The atmosphere at the house cracks me up – as there are about 15 guys in 140 volunteers in Mali, it has this sorority house feel to it. Two gals Cathy and Molly were shrieking over a copy of GQ last night, drooling over football players, and declaring them to be “SOOOO All-American!!!” I think this is a positive trait! And as they come from all over the states, there is a multitude of accents, which I am itching to imitate. I just bury my head in an issue of the ‘Texas Monthly’, biting my cheeks to stop chuckling.

They all very friendly, open people, and I have been out a few times to the local bars and a restaurant, a very surreal experience, as outside the door it is all open sewers, hustlers and red potholed streets and people washing their clothes. Right near their local is a ‘toubab’ supermarket, where you can buy anything imported at extortionate prices, while outside two women sell fruit and veg at rock-bottom prices.

There is an enormous gap between rich and poor here – the ‘functionaires’ (ex-pats) drive around arrogantly in their luxury Mercs, BMW’s and so on, one even splashing bright red mud all over me and my new sandals. There are even more beggars and crippled folk than in Dakar, yet the governent lashed out on a million bucks for a monument that quite frankly looks to me like a big phallus. What it’s for, no-one knows.

This morning I am hanging around for my Burkina Faso visa, which I hate, as all the secretaries at the embassies look at me with undisguised loathing, even before I’ve opened my mouth.
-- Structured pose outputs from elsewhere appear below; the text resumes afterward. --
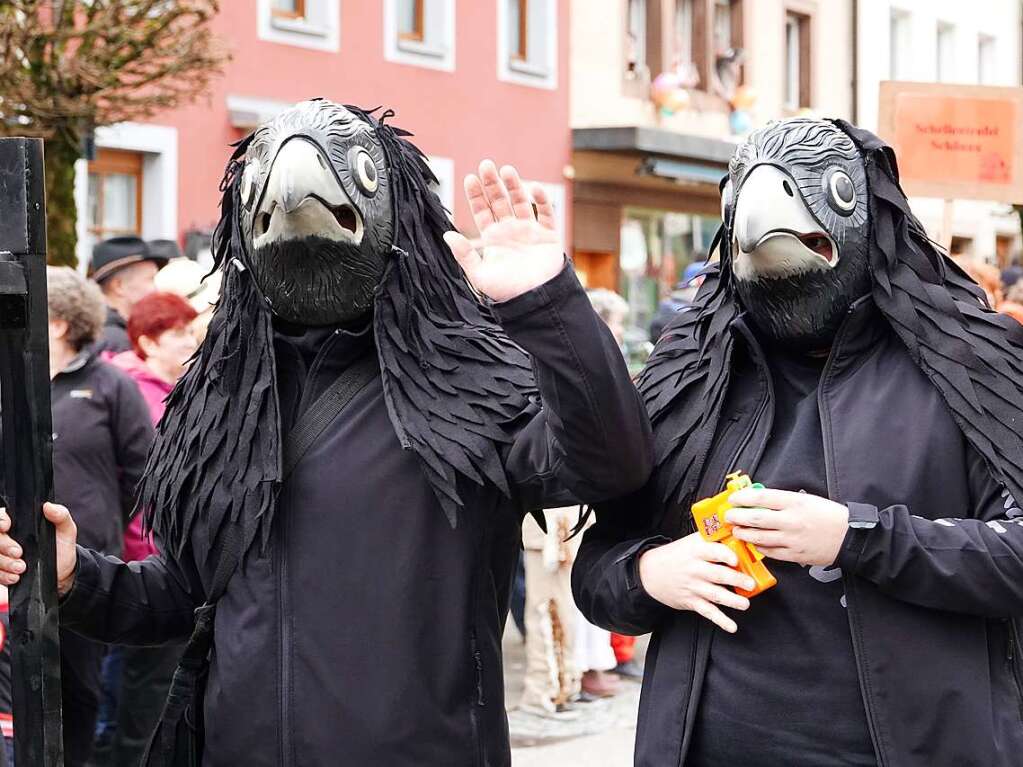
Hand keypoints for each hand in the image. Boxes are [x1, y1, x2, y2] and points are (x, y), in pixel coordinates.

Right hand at [0, 503, 77, 596]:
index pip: (1, 517)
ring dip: (4, 562)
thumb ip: (61, 515)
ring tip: (21, 568)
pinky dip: (3, 575)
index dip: (0, 521)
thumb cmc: (62, 546)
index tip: (6, 527)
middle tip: (19, 552)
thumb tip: (48, 506)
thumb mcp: (66, 530)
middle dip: (3, 545)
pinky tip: (15, 577)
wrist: (63, 571)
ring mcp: (4, 554)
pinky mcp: (3, 570)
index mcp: (21, 523)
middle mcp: (8, 537)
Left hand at [443, 160, 563, 302]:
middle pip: (500, 201)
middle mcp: (510, 231)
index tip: (469, 179)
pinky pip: (546, 213)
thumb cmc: (506, 292)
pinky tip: (534, 188)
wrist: (535, 301)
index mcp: (493, 239)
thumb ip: (464, 255)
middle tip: (486, 165)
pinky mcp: (548, 235)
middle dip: (493, 183)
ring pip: (521, 202)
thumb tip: (447, 235)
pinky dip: (542, 200)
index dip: (476, 195)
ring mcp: (530, 231)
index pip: (482, 211)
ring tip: (507, 170)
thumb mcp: (479, 275)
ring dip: (515, 185)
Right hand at [638, 533, 754, 632]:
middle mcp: (695, 569)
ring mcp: (693, 586)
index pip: (712, 551)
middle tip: (750, 583)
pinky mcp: (692, 601)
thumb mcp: (689, 542)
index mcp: (695, 551)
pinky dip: (720, 620)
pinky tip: (731, 626)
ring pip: (715, 594)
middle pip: (717, 574)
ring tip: (745, 604)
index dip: (725, 555)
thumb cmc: (674, 555)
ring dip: (732, 600)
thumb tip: (737, 535)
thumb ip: (711, 539)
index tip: (736, 559)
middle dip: (736, 579)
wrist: (650, 572)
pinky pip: (708, 612)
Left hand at [726, 488, 848, 566]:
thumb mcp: (806, 499)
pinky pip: (770, 552)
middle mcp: (792, 521)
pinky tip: (754, 542)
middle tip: (729, 516)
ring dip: (743, 533)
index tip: (733, 499)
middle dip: (736, 517)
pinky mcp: (795, 555)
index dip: (742, 498)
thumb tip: (757, 499)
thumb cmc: (828, 515)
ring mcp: (792, 540)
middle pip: (755, 518)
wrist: (850, 537)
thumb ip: (782, 500)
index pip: (761, 498)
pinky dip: (759, 547)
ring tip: (737, 530)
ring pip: (759, 537)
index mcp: (795, 502)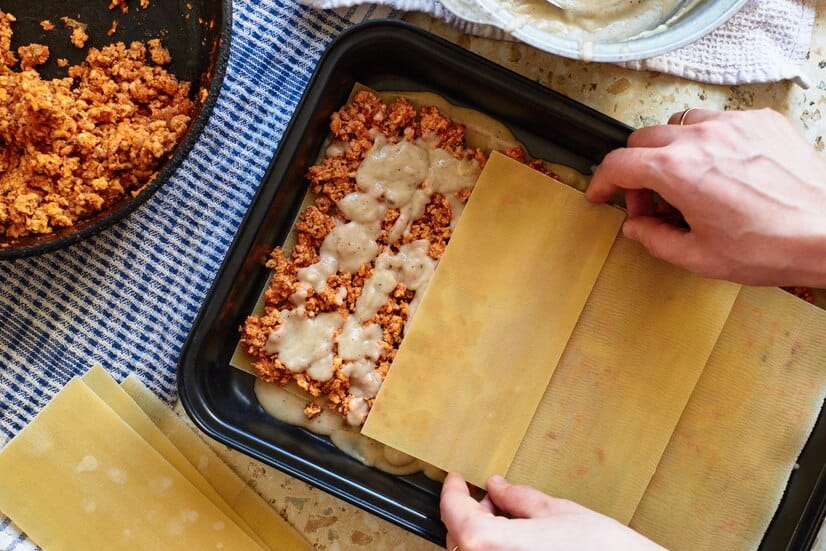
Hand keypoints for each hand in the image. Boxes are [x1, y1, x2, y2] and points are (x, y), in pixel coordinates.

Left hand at [440, 473, 663, 550]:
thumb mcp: (557, 512)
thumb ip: (519, 498)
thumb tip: (498, 487)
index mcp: (492, 544)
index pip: (455, 512)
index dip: (453, 491)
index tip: (455, 479)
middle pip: (460, 536)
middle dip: (472, 512)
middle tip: (491, 496)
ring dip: (481, 533)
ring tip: (510, 519)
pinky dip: (494, 548)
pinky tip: (517, 540)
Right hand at [586, 108, 825, 286]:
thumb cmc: (773, 245)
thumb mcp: (699, 257)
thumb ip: (655, 240)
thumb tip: (637, 228)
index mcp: (677, 171)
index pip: (618, 163)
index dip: (601, 181)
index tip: (601, 193)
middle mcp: (701, 138)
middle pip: (643, 139)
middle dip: (636, 171)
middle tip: (650, 202)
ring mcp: (733, 124)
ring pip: (680, 124)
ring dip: (671, 151)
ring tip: (687, 183)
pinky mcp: (761, 122)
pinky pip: (719, 122)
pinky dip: (709, 143)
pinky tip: (723, 171)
Thank you Cazz, Bek and Anno for your letters. I don’t know the origins of toubab, but it is the sort of thing kids yell at you in the street in Mali and Senegal. In Djifer, Senegal, I had the oiliest omelette of my life in near darkness, while about 5 little girls stared at me, ripped up the bread on my plate, and murmured ‘toubab, toubab’ the whole time! It can be an insult, or just a means of identifying you, as skin colour is very important here. When I want bottled water rather than tap, if the vendor doesn’t understand me, I just ask for ‘de l’eau toubab’, and he gets the message!